Before heading off for a MSAR, we like to know the abilities, skills, nerves, and readiness of the people in the unit.  For instance, is the co-volunteer going to have his own water? Has he been “turned around” (lost) in the woods himself? Does he understand he might be leading his horse back to the trailer with some unexpected injury? Has he trail ridden enough to know that water for his horse isn’t always available? We’ve seen MSAR’s where water wasn’t there for the horses. It’s definitely not the preferred way to treat working horses in the hot sun. Trail riding is about as close to “search and rescue” as any activity you can engage using a horse to simulate and teach what will likely be encountered.

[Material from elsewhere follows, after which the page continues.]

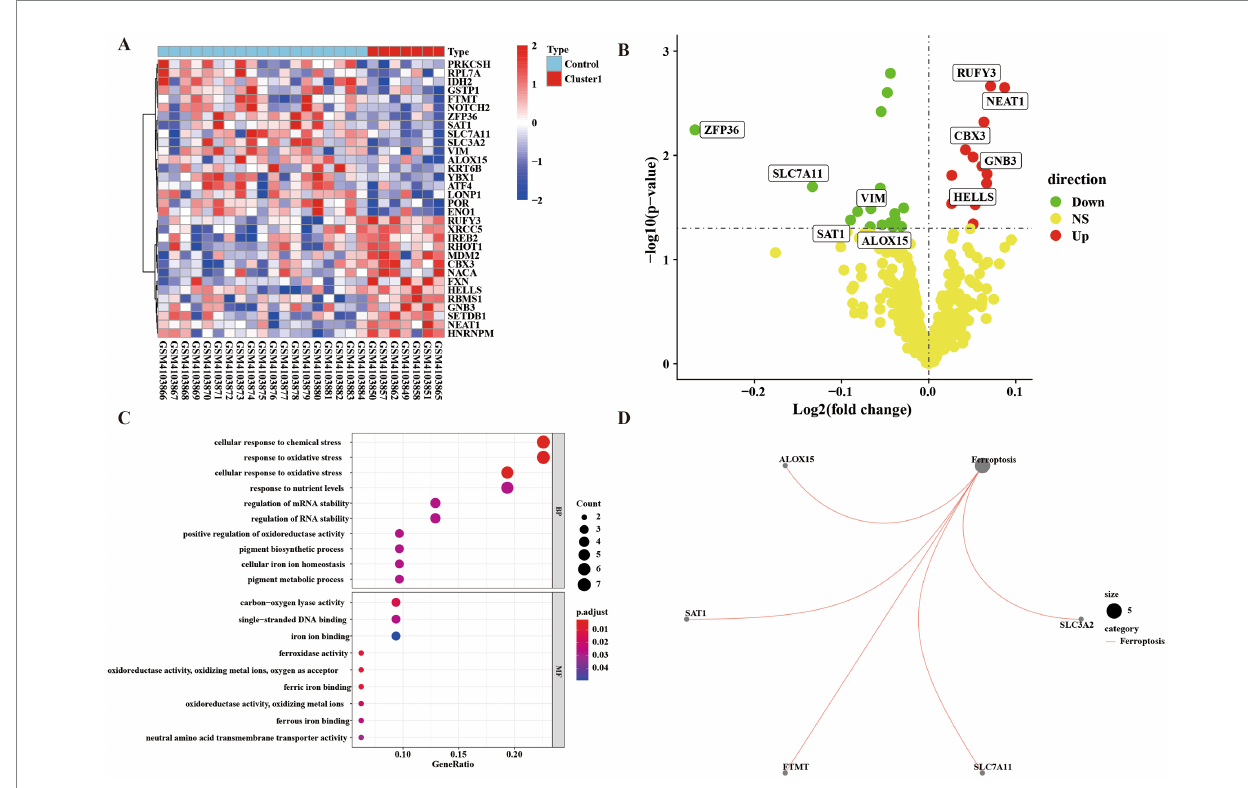
FIGURE 3 Gene difference enrichment analysis was performed between Cluster 1 group and control group. (A) Heatmap of differential gene enrichment analysis between Cluster 1 group and control group. (B) Volcanic map of difference analysis between Cluster 1 group and control group. (C) Bubble plot of GO analysis between normal group and Cluster 1 group. The size of each circle indicates the gene count. The color of circles represents different −log10 (values). (D) KEGG pathway diagram of enrichment analysis between normal group and Cluster 1 group.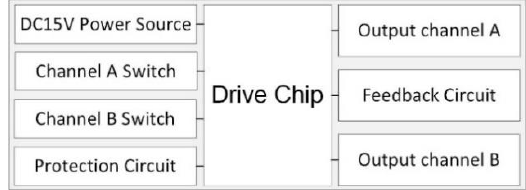
Figure 12. Schematic diagram of the IGBT drive circuit.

If you intend to participate in a MSAR group, make sure your team is familiar and ready for the task at hand. Not simply communications training and operational skills, but the challenges that come with riding in the brush for a couple of days at a time.


Horses Need a Purpose

July 2, 2012

Have you ever noticed how a couple months of doing nothin’ can really mess up a horse’s attitude? While a well-trained horse should really be able to be left unworked for a quite a while without changing, almost every horse, whether they act like it or not, will be much happier when they have something to do. For example, we have a couple of “retired” trail horses that treated us well for many years until they couldn’t do the job anymore. Now all they do is stand in the paddock, eating and drinking. We felt kinda sorry for them the other day and decided to take them for a trip. Even though they can no longer be ridden, they did just fine being lead. They were thrilled to be “back on the trail” instead of being left at home.